**Estratto fornito:**

Antonio Ingroia (foto LaPresse)

L'appello di Spataro contro la giustizia dei teoremi (di Ingroia)

Massimo Bordin

Sul Fatto Quotidiano il procuratore capo di Torino contro la campagna dell'ex magistrato per riaprire, senza nuove prove, il processo sulla morte per overdose di un urologo

Il modo di ragionare di Antonio Ingroia veniva così sintetizzato all’inizio di un ampio articolo pubblicato ieri dal Fatto: “I magistrati che non la pensano come lui sono all’evidenza genuflessi di fronte all’arroganza del potere, usano passi felpati nelle loro inchieste, rinunciano alla ricerca della verità e fanno in tal modo carriera”. La sintesi si attaglia perfettamente anche alla linea editoriale del giornale che ha pubblicato l’articolo e che pure non brilla per problematicità e pluralismo. Infatti a firmare non è un redattore ma un autorevole lettore: il procuratore capo di Torino Armando Spataro, profondamente irritato dai toni della campagna di Ingroia per riaprire l’inchiesta sulla morte per overdose di un urologo. Secondo Ingroia, avvocato della famiglia del medico, si tratta di un delitto di mafia. L’urologo operò a Marsiglia Bernardo Provenzano e poi fu ucciso. Questa la sua tesi che definisce il presunto omicidio quello di un “testimone di un pezzo del mosaico dell’indicibile accordo fra mafia e stato”. Solo che non c’è una prova di tutto ciò, non solo dell’omicidio ma anche del ruolo del medico, argomenta analiticamente il procuratore Spataro, che in conclusione propone un suo personale appello: “Basta con il consueto repertorio di tesi complottistiche. Basta con l’auto proclamarsi unici difensori del bene e della verità contro il male e gli inconfessabili interessi dei ‘poteri forti’ o dei ‘mandanti esterni di turno’ e basta con i processi fondati su indimostrati, pur se suggestivi, teoremi”. Non resta che alzarsi e applaudire, aspettando con curiosità il seguito della polemica.

**Contenuto del dataset:**
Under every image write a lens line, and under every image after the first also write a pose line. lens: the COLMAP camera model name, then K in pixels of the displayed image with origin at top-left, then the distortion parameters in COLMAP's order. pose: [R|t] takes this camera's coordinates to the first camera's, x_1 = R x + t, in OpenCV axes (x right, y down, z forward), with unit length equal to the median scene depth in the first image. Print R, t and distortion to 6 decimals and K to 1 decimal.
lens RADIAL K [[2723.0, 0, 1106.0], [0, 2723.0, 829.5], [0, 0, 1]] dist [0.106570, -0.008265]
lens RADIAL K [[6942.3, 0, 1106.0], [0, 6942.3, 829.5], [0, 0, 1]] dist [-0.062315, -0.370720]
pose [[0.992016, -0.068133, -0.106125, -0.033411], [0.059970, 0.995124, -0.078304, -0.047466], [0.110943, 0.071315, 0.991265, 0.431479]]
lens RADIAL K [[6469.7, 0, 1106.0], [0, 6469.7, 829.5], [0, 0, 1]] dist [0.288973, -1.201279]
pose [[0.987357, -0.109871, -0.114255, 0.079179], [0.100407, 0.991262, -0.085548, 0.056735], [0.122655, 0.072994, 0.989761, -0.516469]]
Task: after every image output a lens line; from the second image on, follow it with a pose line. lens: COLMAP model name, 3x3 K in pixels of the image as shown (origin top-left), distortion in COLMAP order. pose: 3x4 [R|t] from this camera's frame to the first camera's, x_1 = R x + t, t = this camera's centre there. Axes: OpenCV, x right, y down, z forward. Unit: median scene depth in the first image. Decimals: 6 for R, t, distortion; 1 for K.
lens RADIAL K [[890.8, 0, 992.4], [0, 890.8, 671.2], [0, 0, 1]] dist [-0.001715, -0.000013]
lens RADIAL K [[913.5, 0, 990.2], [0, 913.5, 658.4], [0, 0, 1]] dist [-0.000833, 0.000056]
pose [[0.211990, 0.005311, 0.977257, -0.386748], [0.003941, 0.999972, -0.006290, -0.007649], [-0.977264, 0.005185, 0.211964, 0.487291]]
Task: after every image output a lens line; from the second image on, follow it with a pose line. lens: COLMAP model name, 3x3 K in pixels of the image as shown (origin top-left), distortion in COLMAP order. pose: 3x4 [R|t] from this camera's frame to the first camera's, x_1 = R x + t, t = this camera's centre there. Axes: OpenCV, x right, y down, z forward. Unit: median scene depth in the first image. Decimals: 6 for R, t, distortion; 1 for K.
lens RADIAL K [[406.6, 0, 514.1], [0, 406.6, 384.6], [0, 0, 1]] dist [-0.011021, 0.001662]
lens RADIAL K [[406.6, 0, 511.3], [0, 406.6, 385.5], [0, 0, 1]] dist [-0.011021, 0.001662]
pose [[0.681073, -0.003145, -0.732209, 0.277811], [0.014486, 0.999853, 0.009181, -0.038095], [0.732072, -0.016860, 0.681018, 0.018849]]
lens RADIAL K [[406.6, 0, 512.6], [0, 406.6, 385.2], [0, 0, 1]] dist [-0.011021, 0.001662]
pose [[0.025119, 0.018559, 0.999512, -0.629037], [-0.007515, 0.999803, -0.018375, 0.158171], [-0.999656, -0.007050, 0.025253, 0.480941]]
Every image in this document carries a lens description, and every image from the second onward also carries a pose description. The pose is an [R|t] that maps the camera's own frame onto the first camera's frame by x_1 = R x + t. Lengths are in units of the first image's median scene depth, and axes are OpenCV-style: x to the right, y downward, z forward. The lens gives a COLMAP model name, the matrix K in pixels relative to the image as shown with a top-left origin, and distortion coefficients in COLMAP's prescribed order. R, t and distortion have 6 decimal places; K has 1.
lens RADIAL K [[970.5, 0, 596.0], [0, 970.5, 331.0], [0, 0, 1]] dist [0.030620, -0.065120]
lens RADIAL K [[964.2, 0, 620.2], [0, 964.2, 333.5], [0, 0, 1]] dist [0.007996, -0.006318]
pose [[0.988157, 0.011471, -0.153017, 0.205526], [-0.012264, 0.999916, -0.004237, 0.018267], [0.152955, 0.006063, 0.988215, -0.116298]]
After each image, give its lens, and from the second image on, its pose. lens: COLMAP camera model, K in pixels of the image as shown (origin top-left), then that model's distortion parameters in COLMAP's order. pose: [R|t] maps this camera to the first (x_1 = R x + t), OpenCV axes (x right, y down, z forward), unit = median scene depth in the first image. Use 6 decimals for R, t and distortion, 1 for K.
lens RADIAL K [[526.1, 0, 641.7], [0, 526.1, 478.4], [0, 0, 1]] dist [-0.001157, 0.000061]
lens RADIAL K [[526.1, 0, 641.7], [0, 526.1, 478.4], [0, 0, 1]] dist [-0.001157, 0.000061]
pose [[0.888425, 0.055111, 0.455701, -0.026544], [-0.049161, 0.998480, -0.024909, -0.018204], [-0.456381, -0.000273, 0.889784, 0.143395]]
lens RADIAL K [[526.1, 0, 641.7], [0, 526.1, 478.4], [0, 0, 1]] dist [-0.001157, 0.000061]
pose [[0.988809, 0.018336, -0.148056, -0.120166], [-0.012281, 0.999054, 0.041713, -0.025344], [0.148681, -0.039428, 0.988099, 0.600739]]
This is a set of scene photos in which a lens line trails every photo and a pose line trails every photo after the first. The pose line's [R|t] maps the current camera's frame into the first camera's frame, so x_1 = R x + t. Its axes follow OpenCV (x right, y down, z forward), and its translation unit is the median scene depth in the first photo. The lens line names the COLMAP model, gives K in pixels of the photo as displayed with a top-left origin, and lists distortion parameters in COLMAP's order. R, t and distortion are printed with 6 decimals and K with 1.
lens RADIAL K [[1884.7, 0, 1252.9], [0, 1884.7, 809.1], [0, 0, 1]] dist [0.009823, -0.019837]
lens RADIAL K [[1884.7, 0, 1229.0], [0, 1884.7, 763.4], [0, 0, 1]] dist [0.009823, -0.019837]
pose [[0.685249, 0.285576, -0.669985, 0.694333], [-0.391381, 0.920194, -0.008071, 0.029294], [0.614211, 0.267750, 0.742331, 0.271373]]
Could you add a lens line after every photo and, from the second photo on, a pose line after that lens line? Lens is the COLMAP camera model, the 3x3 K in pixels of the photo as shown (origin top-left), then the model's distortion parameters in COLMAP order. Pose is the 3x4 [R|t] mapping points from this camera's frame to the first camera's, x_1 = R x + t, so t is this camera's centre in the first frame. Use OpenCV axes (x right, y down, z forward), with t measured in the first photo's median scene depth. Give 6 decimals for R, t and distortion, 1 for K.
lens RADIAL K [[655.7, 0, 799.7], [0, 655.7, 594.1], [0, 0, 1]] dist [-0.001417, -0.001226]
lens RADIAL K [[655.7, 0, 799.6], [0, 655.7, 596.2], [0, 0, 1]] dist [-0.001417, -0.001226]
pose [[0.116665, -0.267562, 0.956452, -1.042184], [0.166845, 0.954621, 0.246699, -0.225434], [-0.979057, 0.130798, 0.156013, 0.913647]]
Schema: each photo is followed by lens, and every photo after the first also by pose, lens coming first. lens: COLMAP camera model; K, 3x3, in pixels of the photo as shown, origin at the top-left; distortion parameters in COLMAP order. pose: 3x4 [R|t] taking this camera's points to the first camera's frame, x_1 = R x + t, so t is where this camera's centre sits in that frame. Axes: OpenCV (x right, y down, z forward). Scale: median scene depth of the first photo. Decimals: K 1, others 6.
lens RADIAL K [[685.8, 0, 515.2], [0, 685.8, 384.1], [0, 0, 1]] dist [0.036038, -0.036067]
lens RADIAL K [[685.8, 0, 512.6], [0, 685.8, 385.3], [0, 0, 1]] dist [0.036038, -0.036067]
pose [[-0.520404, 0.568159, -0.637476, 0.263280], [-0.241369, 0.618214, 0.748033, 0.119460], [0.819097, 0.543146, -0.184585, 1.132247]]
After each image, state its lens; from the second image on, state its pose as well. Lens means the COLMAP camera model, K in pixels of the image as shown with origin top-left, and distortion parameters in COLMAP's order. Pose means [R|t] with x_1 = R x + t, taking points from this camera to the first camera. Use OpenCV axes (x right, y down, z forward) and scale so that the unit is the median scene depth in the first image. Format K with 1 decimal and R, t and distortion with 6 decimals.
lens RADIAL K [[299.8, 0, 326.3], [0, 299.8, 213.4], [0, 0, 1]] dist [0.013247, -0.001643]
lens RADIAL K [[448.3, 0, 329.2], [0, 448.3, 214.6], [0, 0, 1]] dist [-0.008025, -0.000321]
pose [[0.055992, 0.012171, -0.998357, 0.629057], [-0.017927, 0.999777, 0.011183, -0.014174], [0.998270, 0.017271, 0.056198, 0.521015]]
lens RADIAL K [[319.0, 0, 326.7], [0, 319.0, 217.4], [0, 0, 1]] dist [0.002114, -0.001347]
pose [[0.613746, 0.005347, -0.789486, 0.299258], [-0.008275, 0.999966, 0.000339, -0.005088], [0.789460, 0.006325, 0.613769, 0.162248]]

**Uso delle informazioni:**
1 > Rispondi alle seguenti domande in base all'estratto fornito.
(a) Quale carica ricopre Armando Spataro?
(b) In quale città l'urologo operò Bernardo Provenzano?
(c) In quale veste Ingroia si occupa del caso dell'urologo?
2 > Traduci in inglese questa frase dell'estratto fornito: "Secondo Ingroia, avvocato della famiglia del medico, si tratta di un delitto di mafia."

**Esercizi svolti:**
1 >
(a) È il procuratore capo di Torino.
(b) A Marsiglia.
(c) Come avvocato della famiglia del medico.

2 > According to Ingroia, the lawyer for the doctor's family, it is a Mafia murder.